After the breakdown, Amtrak brought up a diesel that was expected to get the train moving, Wells said. But a brake mechanism on Train 538 had tripped, making it impossible to move.

"Amtrak crews were optimistic they could get this thing going," the MTA chief said. "They may have let this go too long before they decided to come up with another plan."

Kelly said the last straw came when a conductor insisted she had to close the doors before a rescue train could be brought up. After another 10 minutes with the doors closed and no movement, passengers revolted.

"Nobody bought it. It's not true, it doesn't make sense," he said. ""That's when the windows started popping out."

Wells acknowledged that either passengers or crews had at some point taken out windows. "It wasn't busted out, but the glass was removed," he said.

Amtrak spokesman Steve Kulm said that in some cases the railroad's police officers ordered removal of the windows to improve air flow.

According to the Associated Press, Prince George's County Fire and EMS crews took two people to hospitals and treated others for heat-related problems.

Kate Walsh, an educator who lives in Catonsville and works in Washington, said all the passengers' clothes were soaked with sweat and the toilets were backed up with waste before she and others "escaped" the train.

"We staged a breakout. We broke through the door and we climbed down the locomotive," said the 53-year-old member of the state school board. "I do not do that lightly."

Once out of the train, Walsh found relief was not far away.

"We were 200 yards from a Metro [station]," she said. ""We didn't know until we escaped."

Passenger Cheryl Harris, a government worker who lives in Baltimore and commutes to Washington, said the incident occurred about 10 minutes after the train left Union Station in the capital. She said the train shut down and the air conditioning system went off, prompting law enforcement officials to enter the train and open some windows.

Harris said that when a relief train arrived, it was too small to accommodate all the passengers on the broken-down train. She said that among those left stranded outside the train were pregnant women and adults with children.

Rowe said that when he left the train, he saw five or six windows on another car pulled out "and people were hanging out of them."

"This situation turned into quite an emergency that really was badly handled by MARC," he said.

The MTA administrator said the relief train was able to pick up about 800 passengers but there was no room for 100 or more. Some of them made their way to New Carrollton, where they were picked up by another train. Some, like Rowe, found other ways home.

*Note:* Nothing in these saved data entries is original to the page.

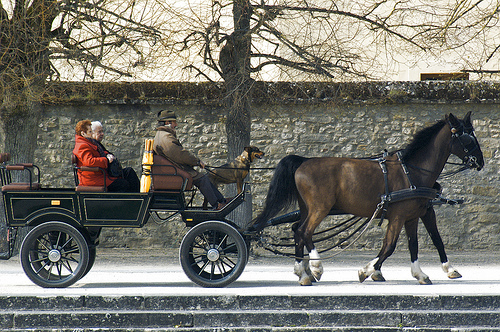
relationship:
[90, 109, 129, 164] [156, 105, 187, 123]
man wearing hat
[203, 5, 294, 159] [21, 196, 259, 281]
tree behind buggy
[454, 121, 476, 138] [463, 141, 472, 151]
blinder over eye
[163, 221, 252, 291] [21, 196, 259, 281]
wheels attached to buggy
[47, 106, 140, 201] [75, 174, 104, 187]
woman wearing red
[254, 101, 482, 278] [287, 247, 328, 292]
horse with hooves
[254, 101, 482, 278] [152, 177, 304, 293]
horse pulling chariot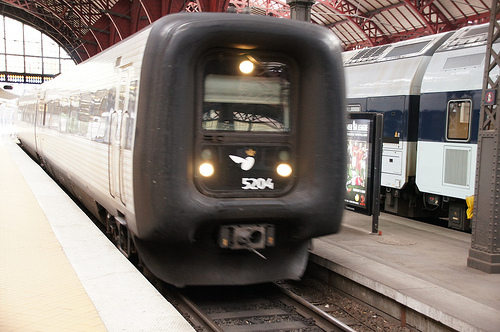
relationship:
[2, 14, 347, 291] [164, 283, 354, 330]
train on tracks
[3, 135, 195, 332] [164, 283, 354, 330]
platform beside tracks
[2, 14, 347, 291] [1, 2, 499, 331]
train in station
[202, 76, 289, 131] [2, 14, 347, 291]
window on train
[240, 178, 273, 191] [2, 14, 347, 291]
number on train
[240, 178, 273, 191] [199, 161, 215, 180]
number under light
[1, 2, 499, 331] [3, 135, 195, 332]
station has platform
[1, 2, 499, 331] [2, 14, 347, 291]
station has train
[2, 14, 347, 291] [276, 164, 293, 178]
train has light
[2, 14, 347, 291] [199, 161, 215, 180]
train has light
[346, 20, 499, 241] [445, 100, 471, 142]
train has window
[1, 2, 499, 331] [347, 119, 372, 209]
station has poster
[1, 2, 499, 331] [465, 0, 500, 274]
station has support beam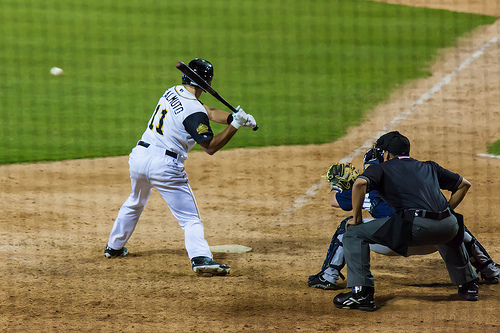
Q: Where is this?
A: This is at the field.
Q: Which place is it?
A: It is a field.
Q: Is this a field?
A: Yes, it is a field.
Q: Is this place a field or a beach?
A: It is a field.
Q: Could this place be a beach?
A: No, it is a field.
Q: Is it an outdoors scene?
A: Yes, it is outdoors.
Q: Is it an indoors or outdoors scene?
A: It is outdoors.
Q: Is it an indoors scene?
A: No, it is outdoors.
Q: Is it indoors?
A: No, it is outdoors.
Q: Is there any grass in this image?
A: Yes, there is grass.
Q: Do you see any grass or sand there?
A: Yes, there is grass.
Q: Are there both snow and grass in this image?
A: No, there is grass but no snow.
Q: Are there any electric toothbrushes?
A: No, there are no electric toothbrushes.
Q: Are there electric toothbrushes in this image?
A: No, there are no electric toothbrushes.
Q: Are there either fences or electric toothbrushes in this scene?
A: No, there are no electric toothbrushes or fences.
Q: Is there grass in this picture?
A: Yes, there is grass.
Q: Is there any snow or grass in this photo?
A: Yes, there is grass.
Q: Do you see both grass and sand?
A: No, there is grass but no sand.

Harris said she didn't arrive home until 10:15 p.m. She decided to stay home Tuesday and telecommute.

"I don't even want to get back on the train," she said.

Tuesday evening, as the temperature soared again and Wells was traveling to Union Station to meet with MARC passengers, the problems were continuing. The MTA reported that its MARC Train 428 on the Penn Line had developed a locomotive problem and was returning to Washington.

Allison Gardner, a passenger from Baltimore, said she boarded three Penn Line trains only to be delayed each time by power failures or a broken-down train ahead. Last night she was on track to get to Penn Station an hour and a half late, but she hadn't been stranded.

"It could always be worse," she said.

Wells, who rode last night's Train 538 to Baltimore to talk with passengers, said one strategy the MTA is looking at for MARC is a plan to "pair up" locomotives so that trains aren't dependent on one engine. He said initial tests of such a system had been promising.

Owens, who was traveling with Wells aboard the train, said he was being well-received. "His apology is sincere and heartfelt," the spokesman said.